Functional Reconstruction of the United Nations
- ncameron
- Feb 1
- 2 min read
This area hosts a developing body of academic work examining the conditions under which the United Nations can continue to function as a meaningful institutional actor in an era of sustained great-power rivalry.
The project begins from a sober premise: the contemporary international order is no longer characterised by episodic breakdown, but by structural dysfunction. Veto paralysis in the Security Council, selective compliance with international law, instrumentalisation of multilateral institutions, and the erosion of shared expectations have combined to undermine the UN’s capacity to perform its core functions. Yet the alternative to reform is not a return to a pre-UN world, but the risk of unmanaged fragmentation.
Rather than advancing a comprehensive constitutional redesign - an approach that is widely regarded as politically unattainable - the New World Order project focuses on the established domestic constitutional law principle of functional reconstruction, and examines how it might be adapted to the context of global governance. It asks how the UN’s essential roles - norm articulation, coordination, authorisation, information production, and legitimacy-generation - might be stabilised, re-sequenced, or partially insulated from geopolitical deadlock, even where formal amendment is not realistically available.
The emphasis is deliberately pragmatic. The project explores how institutional practice, legal interpretation, procedural design, and capacity-based differentiation can preserve meaningful multilateral action under conditions of contestation, without assuming either renewed consensus or hegemonic enforcement.
Current Academic Submission
The core arguments of the project are developed in a full-length scholarly article currently under submission to the European Journal of International Law (EJIL).

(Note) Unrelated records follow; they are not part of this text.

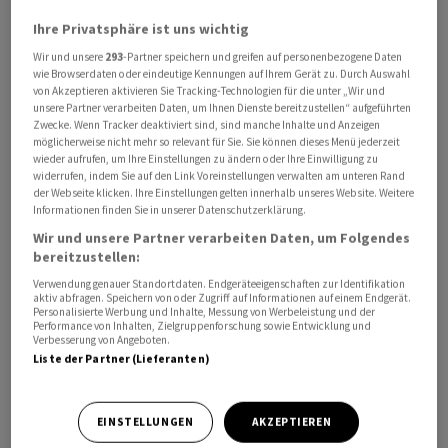
Ihre Privatsphäre ist uns wichtig
Wir und unsere
293
-Partner speichern und greifen auf personenbezogene Daten
wie Browserdaten oder eindeutige Kennungen auf Ihrem Gerät zu. Durch Auswahl
von Akzeptieren aktivieren Sie Tracking-Technologien für die unter „Wir und
unsere Partner verarbeiten Daten, um Ihnen Dienste bereitzustellen“ aufgeführten
Zwecke. Wenn Tracker deaktiviert sind, sind manche Inhalte und Anzeigen
Der Pharmakonzern
Novartis
sichert sich über ein
möglicherweise nicht mehr so relevant für Sie. Sie können dieses Menü jederzeit
Lizenzabkommen mit dem Biotechunternehmen Ionis
wieder aufrufen, um Ihre Einstellungen zu ändern oder Ihre Einwilligung zu
widerrufen, indem Sie auf den Link Voreinstellungen verwalten am unteren Rand
Zugang zu einem neuartigen Medikament zur
der Webseite klicken. Ihre Einstellungen gelten innerhalb unseres Website. Weitere
Behandlung von Herz-Kreislauf-Erkrankungen. Damit
Informationen finden Sie in unserer Datenschutzerklärung.
bauen die beiden Unternehmen ihre bereits
Wir und unsere Partner verarbeiten Daten, um Folgendes
bestehende Zusammenarbeit weiter aus, teilte das
bereitzustellen:
Biotechunternehmen Ionis am Donnerstag mit.
Verwendung genauer Standortdaten. Endgeräteeigenschaften zur Identifikation
aktiv abfragen. Speichern von oder Zugriff auf Informationen auf einem Endgerät.
Personalisierte Werbung und Inhalte, Messung von Werbeleistung und der
Performance von Inhalten, Zielgruppenforschung sowie Entwicklung und
Konkret geht es beim neuen Teil der Kooperation um
Verbesserung von Angeboten.
die Erforschung, Entwicklung und Vermarktung eines
Liste der Partner (Lieferanten)
neuartigen Wirkstoffs für Patienten mit sogenannten
Lipoprotein(a) oder Lp(a)-bedingten Herz-Kreislauf-
EINSTELLUNGEN
AKZEPTIEREN
Erkrankungen. Lipoproteine bestehen aus Fetten und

The article analyses the structural sources of UN paralysis, critiques prevailing reform narratives, and proposes a framework for functional resilience that operates within - rather than against - existing legal and political constraints.
→ Read the article: Functional Reconstruction in a Fragmented Order: Rethinking the United Nations under Conditions of Persistent Veto and Power Rivalry
Ongoing Work
This site functions as an open research platform accompanying the EJIL submission. It will host working papers, analytical notes, historical reconstructions, and policy-adjacent reflections addressing UN reform, institutional legitimacy, and the future of multilateral governance in a non-consensual world.